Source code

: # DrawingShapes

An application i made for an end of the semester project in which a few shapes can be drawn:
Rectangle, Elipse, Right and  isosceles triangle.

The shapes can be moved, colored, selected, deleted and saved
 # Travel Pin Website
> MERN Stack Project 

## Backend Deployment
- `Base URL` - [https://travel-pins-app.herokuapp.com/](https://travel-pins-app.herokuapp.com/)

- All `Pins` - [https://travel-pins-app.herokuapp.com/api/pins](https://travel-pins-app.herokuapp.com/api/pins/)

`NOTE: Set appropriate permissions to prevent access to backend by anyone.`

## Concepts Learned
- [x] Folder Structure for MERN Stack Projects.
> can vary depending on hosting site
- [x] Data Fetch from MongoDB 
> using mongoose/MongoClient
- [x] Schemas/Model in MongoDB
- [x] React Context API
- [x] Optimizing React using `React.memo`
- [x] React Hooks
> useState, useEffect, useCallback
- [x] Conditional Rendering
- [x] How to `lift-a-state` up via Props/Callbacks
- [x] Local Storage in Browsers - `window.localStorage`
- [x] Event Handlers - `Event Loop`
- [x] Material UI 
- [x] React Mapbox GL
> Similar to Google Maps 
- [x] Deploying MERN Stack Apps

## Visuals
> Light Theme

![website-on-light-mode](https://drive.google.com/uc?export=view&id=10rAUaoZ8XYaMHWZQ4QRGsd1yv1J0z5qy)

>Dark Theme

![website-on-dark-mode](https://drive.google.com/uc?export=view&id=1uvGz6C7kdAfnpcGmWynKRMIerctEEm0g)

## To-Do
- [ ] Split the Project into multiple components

◆ Job item
In the records above, find each line with the word "view" and copy it out.

◆ Expected answer
![website-on-light-mode](https://drive.google.com/uc?export=view&id=10rAUaoZ8XYaMHWZQ4QRGsd1yv1J0z5qy)
![website-on-dark-mode](https://drive.google.com/uc?export=view&id=1uvGz6C7kdAfnpcGmWynKRMIerctEEm0g)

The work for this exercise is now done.